Am Nachmittag kommt Katharina aus Hanstedt zurück. Die „Abenteuerfreizeit 74“ ist zu Ende. 74 – da in der Bibel 74x steht „fürchtet euch nicht“. Das als Grundlage der Freizeit – natürlich wohl auf dem Hintergrund, dass wir uns nicht an Halloween halten wollen (am 31.10. DAS FEST des Fürchtens), sondern in diesem Jahr besonders den Focus auf den Reformationstag legen und auf die Entdeckung Martin Luthers, dass wir uns vor Gott nicht fürchten müssen, sondern dass ER uns gerecht macht und gerecht spricht. Aber ich denke mir: wie gut, dass Katharina in ihrer persönlichen Situation (Angst um ihren Bruder, Angst um die Zukunft der Familie) diese Grundlage erneuert bekommt: fürchtet euch nicht!

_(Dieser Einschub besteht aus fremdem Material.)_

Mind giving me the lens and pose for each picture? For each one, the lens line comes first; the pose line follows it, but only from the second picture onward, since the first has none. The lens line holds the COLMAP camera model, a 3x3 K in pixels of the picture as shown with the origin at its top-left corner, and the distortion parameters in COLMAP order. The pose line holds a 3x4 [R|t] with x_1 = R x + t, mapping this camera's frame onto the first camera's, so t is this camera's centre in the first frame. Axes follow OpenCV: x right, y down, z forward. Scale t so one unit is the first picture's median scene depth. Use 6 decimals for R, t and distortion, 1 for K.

Es waren sehr gute Tage in Hanstedt!
Am Mittwoch bin ich zu meinem Arzt gefahren, um mich nun noch für eine weitere, für die sechste Woche, krank schreiben zu lassen. Danach muss es wieder los gehen mit einem Arbeitsalltag, mit einem Alltag zwischen Fuhlsbüttel, Geesthacht und Winsen. Ich hab auch schon einen Plan erstellt, wie das alles gehen könnte und mache mir viele Gedanken.

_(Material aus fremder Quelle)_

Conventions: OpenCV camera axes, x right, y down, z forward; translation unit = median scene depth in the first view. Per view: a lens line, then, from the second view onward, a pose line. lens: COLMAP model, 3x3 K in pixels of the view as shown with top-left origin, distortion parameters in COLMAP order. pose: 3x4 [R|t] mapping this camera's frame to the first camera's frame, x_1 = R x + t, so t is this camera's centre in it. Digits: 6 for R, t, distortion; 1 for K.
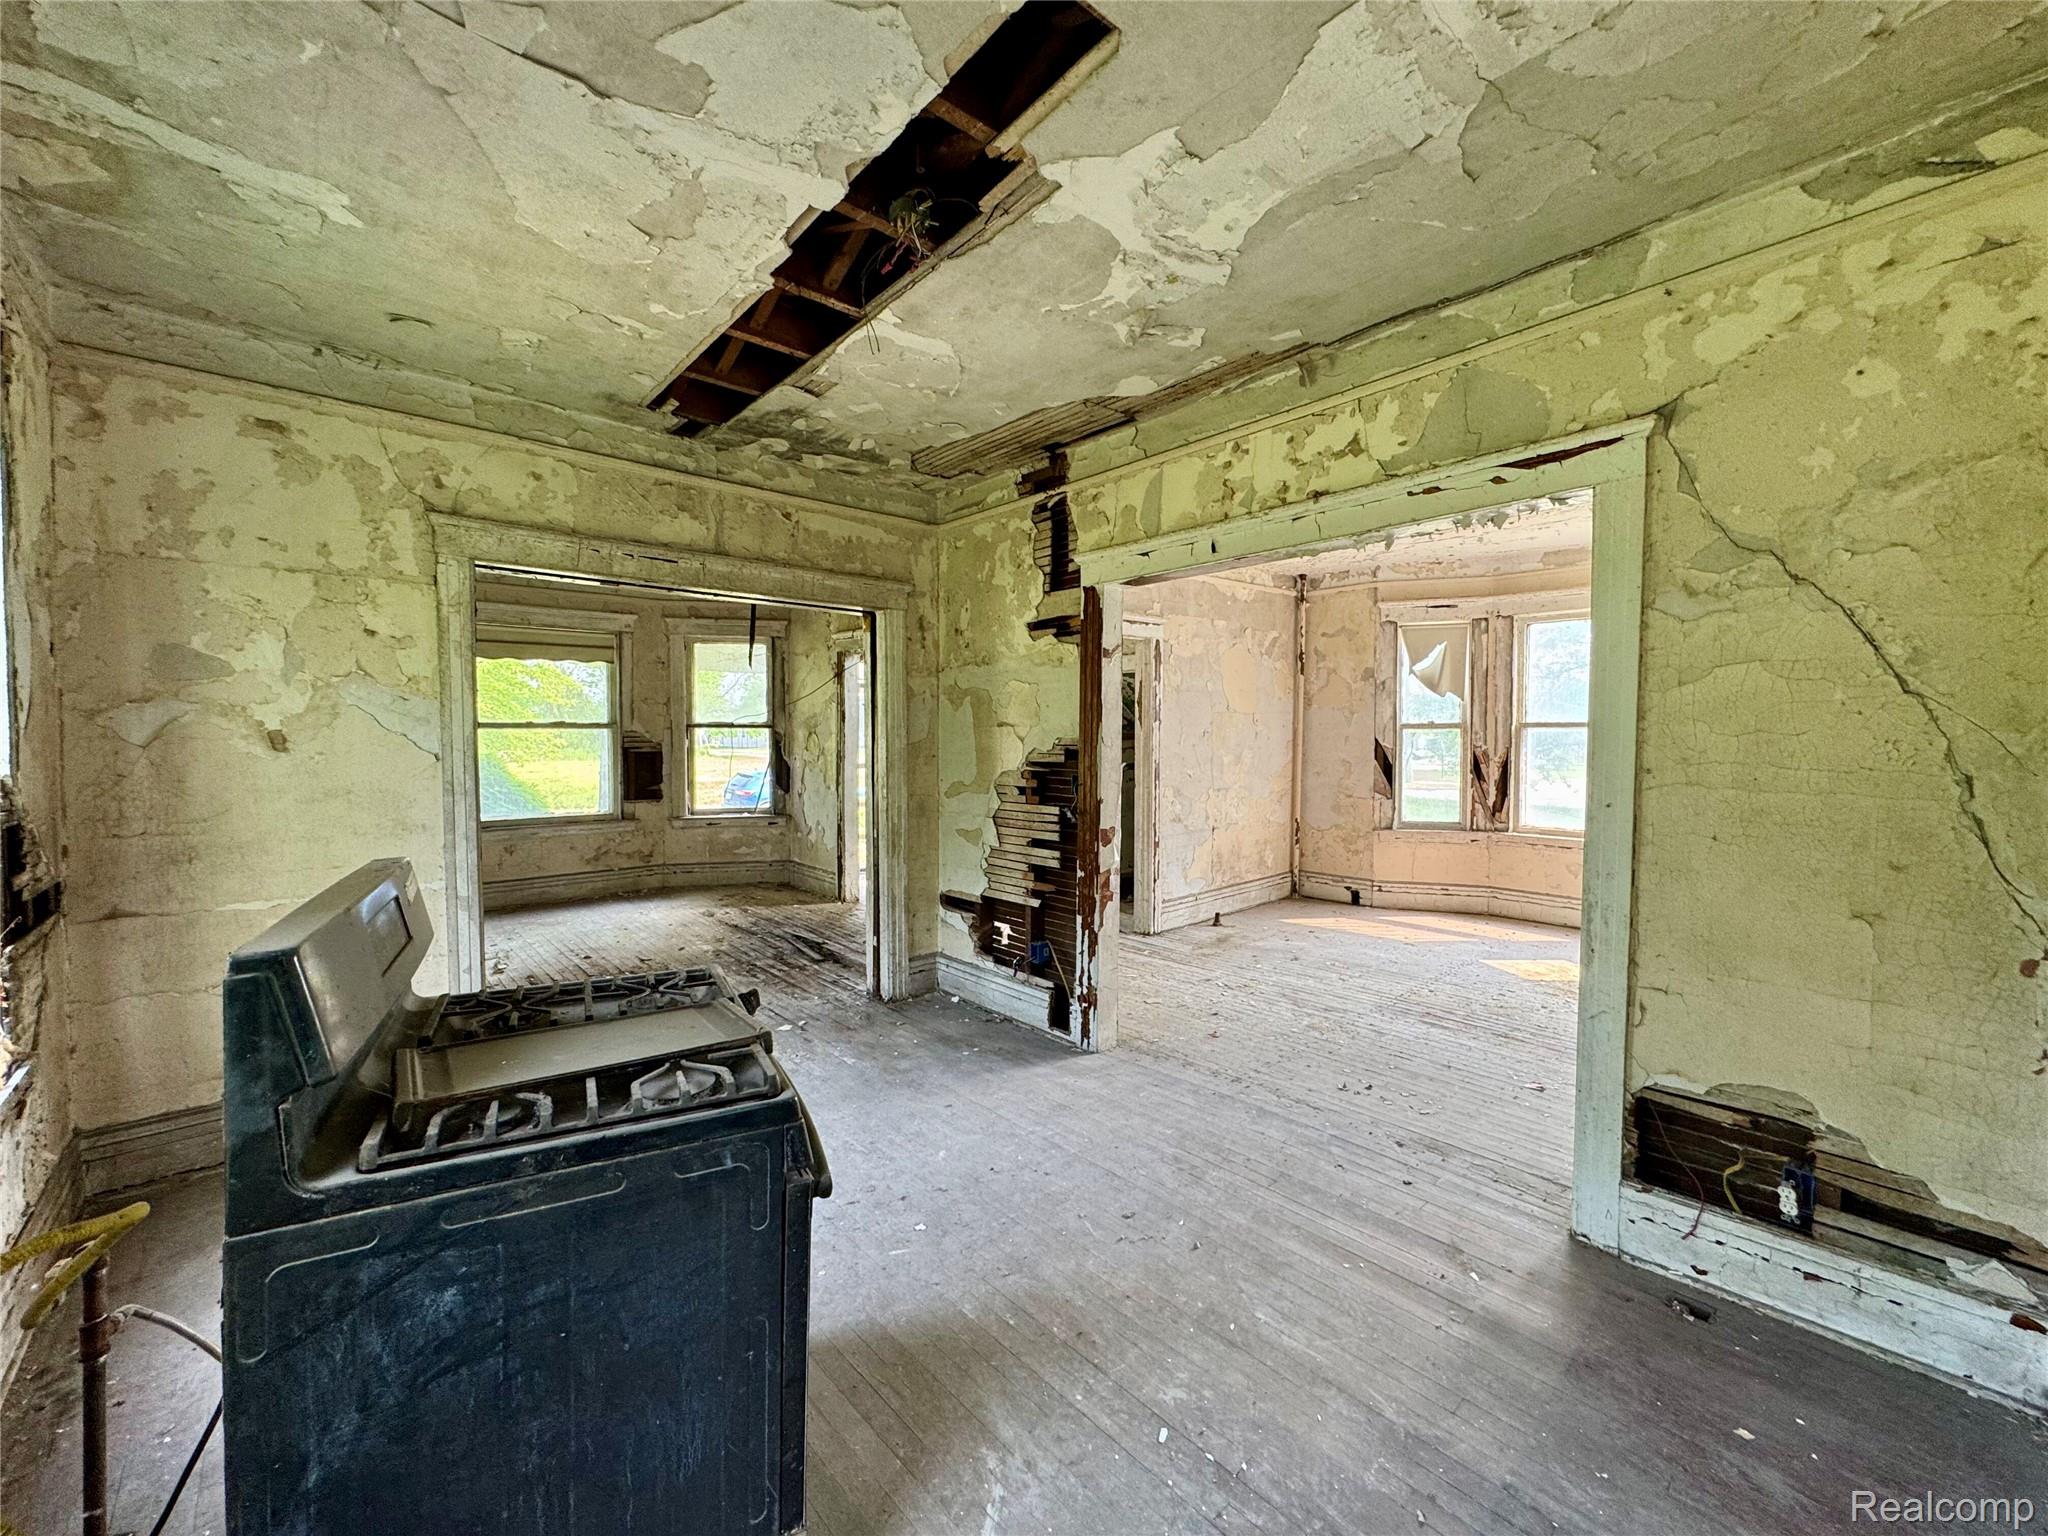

Als ich mit Yvonne zusammen sitze, merke ich jedoch, dass das alles so nicht passt. Sie wäre schwer überfordert mit dem Gefühl, dass ich in Hamburg, „weit weg von allem“ bin und sie sich zwischen Geesthacht und Winsen zerreißen muss…
Es wäre besser, für die Zeit, in der Samuel noch so „hilfsbedürftig“ ist wie im Moment, eine Lösung zu finden, dass ich noch nicht wieder arbeiten muss. Wenn er erstmal wieder alleine laufen, alleine zur Toilette kann, alleine essen und sich sprachlich so mitteilen, dass die Pflegekräfte verstehen, was er möchte, dann ist es wohl auch möglich, ihn mal für eine Weile ohne elterliche Betreuung zu lassen, also auch „Pufferzeiten“ z.B. in der Mittagspause zu haben, in der dann keiner von uns da ist… Wir hoffen und sind aufgrund seiner Entwicklung zuversichtlich, dass dies in den nächsten 3 Wochen so weit sein könnte…Wir überlegen  also, wie eine solche Lösung aussehen kann – und ich werde am morgigen Donnerstag mal ein Gespräch mit dem Sozialdienst an der Reha-Klinik haben, möglicherweise blicken die weiter…
Yvonne hätte an diesem Tag einen Zahnarzt-Termin gehabt, den sie aber gestrichen hat, weil sonst niemand bei Samuel wäre… Eins von vielen kleinen Beispielen, das deutlich macht, dass trotz vieler hilfsbereiter Menschen um uns herum (und wieder mal DANKE, DANKE, DANKE dafür!) etliches eben doch bei uns bleiben muss, so dass wir eben doch stärker gefordert sind als ein Arbeitsalltag es momentan erlauben würde… So viel Koordination. Wer fährt wann wohin, ist wann für welches Kind da?…
Für Samuel gibt es an diesem Tag zwei schöne „Mitbringsel“. Eine Handtrommel, an der er schon kräftig übt – sogar das Trommeln mit den einzelnen Fingern klappt schon – und einen SCHOKOPUDDING, den er zum Abendbrot komplett verschlingt. Als Nachspeise natürlich, vorher gab es einen ganzen Teller voll mit Reis, Geflügelfleisch und Gemüse – noch in pürierter Form. Er hat also richtig „reingehauen“ – so macht man das, wenn man wieder zu Kräften kommen will.
Sehr gut, Samuel! Ich liebe dich, mein Sohn!